Data science for marketers: Part 1 – Getting your data ready
Clearly, big data is not a fad. It’s a competitive advantage most marketers recognise as a potent solution to some of their most pressing problems:
- Marketing budgets that outpace sales numbers in growth
- Ineffective and time-consuming lead scoring
- Lack of impactful personalisation
- The notorious inability to accurately measure and predict the ROI of certain marketing activities
You know that data science is your strongest bet for remaining competitive. But where do you begin when that data of yours is well… big?
Our team is here with some answers. We have developed a three-part series explaining exactly how to get from ground zero – loads of data, little sense – to the marketing foresight moon – automatic determination of the best actions and their impact on your business. But before we dive deep, let’s recap the core basics.
The difference between data science and data analytics
The goal of data science is to move your company from the ‘hindsight’ to the ‘insight’ stage. It helps identify repeating patterns and establishes how seemingly random data points are connected to what we have not previously known.
For instance, you can apply data science to social media and determine that 42% of your customers discuss fuel efficiency of your latest car model; 29% tweet about their dealership distress and others actively talk about the overall efficiency.

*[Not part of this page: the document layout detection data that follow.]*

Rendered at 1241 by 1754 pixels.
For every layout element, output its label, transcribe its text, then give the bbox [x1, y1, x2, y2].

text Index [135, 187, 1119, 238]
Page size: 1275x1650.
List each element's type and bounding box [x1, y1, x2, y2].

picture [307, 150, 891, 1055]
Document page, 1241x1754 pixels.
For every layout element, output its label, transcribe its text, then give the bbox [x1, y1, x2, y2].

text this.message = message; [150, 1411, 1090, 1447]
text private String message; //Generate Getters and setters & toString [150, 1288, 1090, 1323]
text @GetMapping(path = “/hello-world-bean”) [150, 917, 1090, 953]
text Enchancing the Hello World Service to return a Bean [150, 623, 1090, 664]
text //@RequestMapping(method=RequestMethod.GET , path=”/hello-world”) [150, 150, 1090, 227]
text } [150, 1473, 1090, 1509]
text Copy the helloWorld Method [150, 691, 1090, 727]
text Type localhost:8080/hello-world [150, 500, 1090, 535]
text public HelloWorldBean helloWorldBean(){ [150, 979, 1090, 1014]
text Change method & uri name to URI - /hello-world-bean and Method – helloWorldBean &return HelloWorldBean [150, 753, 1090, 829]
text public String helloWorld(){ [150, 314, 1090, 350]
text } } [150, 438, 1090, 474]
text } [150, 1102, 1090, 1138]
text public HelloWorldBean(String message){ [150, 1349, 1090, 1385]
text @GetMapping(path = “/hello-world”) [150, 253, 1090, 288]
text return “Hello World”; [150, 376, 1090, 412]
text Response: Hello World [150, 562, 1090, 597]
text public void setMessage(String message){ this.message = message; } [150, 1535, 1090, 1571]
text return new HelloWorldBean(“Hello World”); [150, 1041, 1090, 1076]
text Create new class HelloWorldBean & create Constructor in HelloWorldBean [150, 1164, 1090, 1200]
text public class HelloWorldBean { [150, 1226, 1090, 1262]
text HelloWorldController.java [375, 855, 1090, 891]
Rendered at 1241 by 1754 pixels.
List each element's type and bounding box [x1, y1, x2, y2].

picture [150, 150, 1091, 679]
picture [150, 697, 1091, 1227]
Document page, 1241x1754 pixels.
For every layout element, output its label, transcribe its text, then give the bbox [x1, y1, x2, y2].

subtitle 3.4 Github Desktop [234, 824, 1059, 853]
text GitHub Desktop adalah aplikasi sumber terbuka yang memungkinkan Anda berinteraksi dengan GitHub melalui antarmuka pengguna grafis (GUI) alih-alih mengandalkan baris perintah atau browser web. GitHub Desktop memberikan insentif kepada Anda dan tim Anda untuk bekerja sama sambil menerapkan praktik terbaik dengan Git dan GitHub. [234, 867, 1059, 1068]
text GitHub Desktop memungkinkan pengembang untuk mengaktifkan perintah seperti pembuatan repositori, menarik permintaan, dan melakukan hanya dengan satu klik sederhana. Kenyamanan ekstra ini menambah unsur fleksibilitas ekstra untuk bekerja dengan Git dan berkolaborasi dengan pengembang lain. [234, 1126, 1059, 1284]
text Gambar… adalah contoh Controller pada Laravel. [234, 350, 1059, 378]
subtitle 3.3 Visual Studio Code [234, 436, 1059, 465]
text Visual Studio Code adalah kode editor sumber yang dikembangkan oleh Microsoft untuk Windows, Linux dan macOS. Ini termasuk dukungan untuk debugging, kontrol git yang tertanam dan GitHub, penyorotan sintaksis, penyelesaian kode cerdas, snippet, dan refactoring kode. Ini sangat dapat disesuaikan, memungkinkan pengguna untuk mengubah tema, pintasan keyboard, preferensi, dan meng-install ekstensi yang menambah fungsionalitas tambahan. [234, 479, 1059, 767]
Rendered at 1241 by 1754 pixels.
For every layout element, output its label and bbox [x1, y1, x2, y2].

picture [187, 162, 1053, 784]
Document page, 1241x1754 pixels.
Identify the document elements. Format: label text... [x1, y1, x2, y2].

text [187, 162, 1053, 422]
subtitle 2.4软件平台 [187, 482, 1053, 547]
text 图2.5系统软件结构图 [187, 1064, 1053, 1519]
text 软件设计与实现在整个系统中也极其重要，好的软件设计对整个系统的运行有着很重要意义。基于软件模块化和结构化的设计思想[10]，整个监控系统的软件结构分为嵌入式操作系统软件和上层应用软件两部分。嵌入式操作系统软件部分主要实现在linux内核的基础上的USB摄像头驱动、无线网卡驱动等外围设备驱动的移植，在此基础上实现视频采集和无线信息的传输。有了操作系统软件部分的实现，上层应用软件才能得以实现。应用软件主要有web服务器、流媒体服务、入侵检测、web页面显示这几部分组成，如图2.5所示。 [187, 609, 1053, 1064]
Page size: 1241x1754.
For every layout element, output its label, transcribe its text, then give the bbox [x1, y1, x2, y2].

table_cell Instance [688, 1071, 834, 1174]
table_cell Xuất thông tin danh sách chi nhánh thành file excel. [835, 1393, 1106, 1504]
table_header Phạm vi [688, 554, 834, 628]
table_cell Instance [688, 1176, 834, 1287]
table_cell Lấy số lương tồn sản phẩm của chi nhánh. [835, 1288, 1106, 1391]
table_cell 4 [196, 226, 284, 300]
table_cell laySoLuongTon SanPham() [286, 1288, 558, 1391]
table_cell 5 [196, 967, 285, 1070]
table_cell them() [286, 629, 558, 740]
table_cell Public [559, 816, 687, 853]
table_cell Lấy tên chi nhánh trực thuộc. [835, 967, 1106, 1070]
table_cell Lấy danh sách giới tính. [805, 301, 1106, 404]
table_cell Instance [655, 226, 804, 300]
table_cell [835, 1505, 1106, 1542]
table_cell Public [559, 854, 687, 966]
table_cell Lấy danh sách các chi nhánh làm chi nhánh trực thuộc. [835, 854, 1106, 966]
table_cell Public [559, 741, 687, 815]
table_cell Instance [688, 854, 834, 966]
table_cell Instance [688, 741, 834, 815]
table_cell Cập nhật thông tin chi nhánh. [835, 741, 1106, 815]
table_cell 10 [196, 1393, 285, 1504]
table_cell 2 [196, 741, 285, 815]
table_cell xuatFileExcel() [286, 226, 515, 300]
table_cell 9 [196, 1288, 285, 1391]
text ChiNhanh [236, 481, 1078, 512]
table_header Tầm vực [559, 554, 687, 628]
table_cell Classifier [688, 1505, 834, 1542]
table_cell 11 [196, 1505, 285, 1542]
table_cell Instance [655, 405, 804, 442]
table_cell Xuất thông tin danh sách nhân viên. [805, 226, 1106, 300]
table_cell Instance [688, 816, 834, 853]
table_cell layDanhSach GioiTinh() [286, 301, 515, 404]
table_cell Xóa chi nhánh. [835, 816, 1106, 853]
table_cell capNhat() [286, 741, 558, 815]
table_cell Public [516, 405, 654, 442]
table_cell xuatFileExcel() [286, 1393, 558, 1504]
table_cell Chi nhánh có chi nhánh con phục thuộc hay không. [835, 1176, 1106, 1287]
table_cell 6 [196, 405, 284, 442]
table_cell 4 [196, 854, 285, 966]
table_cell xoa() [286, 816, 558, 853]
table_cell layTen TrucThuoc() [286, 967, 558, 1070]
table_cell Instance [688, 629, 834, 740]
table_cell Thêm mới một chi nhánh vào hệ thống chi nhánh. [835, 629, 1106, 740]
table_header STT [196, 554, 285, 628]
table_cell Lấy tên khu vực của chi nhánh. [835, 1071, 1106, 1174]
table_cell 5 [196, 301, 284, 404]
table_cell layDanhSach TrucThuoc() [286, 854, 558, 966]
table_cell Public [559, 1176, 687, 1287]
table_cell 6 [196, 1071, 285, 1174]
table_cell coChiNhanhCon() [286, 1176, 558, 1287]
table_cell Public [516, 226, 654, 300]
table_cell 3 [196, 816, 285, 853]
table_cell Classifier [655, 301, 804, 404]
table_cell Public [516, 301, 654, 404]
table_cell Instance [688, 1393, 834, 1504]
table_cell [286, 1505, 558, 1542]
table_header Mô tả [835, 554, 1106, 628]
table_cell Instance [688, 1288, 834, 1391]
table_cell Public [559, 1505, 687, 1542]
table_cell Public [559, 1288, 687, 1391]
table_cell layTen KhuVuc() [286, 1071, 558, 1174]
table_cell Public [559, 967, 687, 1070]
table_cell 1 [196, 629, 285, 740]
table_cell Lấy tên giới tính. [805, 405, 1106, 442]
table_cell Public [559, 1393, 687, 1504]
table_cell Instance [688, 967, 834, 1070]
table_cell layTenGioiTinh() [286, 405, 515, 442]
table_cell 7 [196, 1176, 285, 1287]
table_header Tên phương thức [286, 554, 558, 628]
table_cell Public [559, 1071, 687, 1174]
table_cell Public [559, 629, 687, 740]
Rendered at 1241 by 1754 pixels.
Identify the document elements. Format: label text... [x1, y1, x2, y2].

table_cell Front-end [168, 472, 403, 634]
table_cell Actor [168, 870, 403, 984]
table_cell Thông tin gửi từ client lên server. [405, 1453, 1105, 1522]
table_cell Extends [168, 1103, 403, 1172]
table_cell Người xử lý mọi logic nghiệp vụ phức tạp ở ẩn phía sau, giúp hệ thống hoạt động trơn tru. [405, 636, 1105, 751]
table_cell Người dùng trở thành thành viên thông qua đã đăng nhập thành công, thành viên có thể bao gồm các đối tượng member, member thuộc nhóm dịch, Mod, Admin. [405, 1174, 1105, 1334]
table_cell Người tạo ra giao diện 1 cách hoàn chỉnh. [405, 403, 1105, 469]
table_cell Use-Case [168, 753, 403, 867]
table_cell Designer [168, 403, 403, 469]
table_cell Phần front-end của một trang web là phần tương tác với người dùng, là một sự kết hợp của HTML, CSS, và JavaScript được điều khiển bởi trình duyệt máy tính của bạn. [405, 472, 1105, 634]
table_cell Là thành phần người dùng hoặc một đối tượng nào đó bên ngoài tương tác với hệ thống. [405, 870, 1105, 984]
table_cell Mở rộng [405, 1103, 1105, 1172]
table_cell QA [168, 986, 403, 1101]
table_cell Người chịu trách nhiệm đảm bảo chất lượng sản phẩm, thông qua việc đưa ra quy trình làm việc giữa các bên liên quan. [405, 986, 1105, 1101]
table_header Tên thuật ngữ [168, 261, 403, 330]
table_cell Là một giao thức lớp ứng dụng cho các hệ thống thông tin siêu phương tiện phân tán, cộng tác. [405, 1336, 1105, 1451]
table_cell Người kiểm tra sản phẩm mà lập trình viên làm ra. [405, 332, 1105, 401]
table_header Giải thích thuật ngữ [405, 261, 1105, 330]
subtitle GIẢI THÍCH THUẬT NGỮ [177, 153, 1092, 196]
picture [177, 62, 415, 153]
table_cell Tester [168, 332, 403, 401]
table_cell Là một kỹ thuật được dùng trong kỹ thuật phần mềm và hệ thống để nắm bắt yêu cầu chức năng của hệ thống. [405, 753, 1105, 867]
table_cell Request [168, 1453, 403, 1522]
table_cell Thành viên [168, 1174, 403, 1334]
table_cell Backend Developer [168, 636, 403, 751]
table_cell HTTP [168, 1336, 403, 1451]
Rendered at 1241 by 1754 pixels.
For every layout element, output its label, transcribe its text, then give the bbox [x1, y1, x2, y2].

In this case, data science alone concentrates mainly on registering some initial observations, trends and potential insights that can be important. Here, you should clearly talk more about fuel efficiency in your marketing.
Data science directs you towards questions you might have been unaware of before. You can query your customer micro-niches, identify the most promising leads or discover that your ads generate a lot of impressions in areas your brand is not yet present. As a result, you are raising some important questions; what has happened, why, and how can we benefit from this?
Big data analytics, on the contrary, helps you match those questions to the best answers based on existing data.
Instead of simply knowing that your customers worry about fuel efficiency, you can now develop a multi-channel marketing campaign addressing just that. What’s more, you can even predict that targeted email blasts to customer segment A will convert at least 5% and increase your revenue by 3.5%.
Data science helps you extract new knowledge worth exploring further. Big data analytics helps you turn those new insights into direct action and, with further optimisation, even predict what will happen, when it will happen and how you can benefit from these predictions.
How to get prepared for big data analytics
Big data analytics is multi-step. Before you even get to asking the big questions, you will need to prepare your data for departure.
Whether you plan to adopt a proprietary marketing analytics platform or sign up with a consulting firm, without a sound data preparation strategy, your transition towards data-driven marketing can take months, if not a year. Inadequate or insufficient data, even when analysed by the best human or AI minds, leads to biased and useless insights. So before you commit, consider your transition plan:
1. Start with an endgame in mind
What do you want to achieve post-adoption? Better search marketing visibility? The ability to set dynamic prices? Optimisation of your PPC spending? Knowing what you want to accomplish will help you identify all the primary data sources to use and define the type of data cleansing you will need to do.
2. Consider additional data sets
You may require more data than you have to support your decision making. For instance, fresh competitor data or better information about your email marketing performance can be game-changing for analytics. You may also want to explore additional analytics tools to adopt and or/enquire about the options from a data science partner.
3. Ensure a continuous flow of data
Most data sets are dynamic and evolving. Your data preparation strategy should account for the newly available insights and ensure that those will be readily available to use.
4. Data consolidation
This is the final and most challenging step. You will have to assess your IT infrastructure for limitations before you deploy any algorithms – something 42% of companies name as their main roadblock to data analytics adoption. Data consolidation involves collecting and integrating all your data sources into a single destination – a data lake. This way you avoid storing multiple copies of your data, obtain faster access to it and ultimately receive better insights.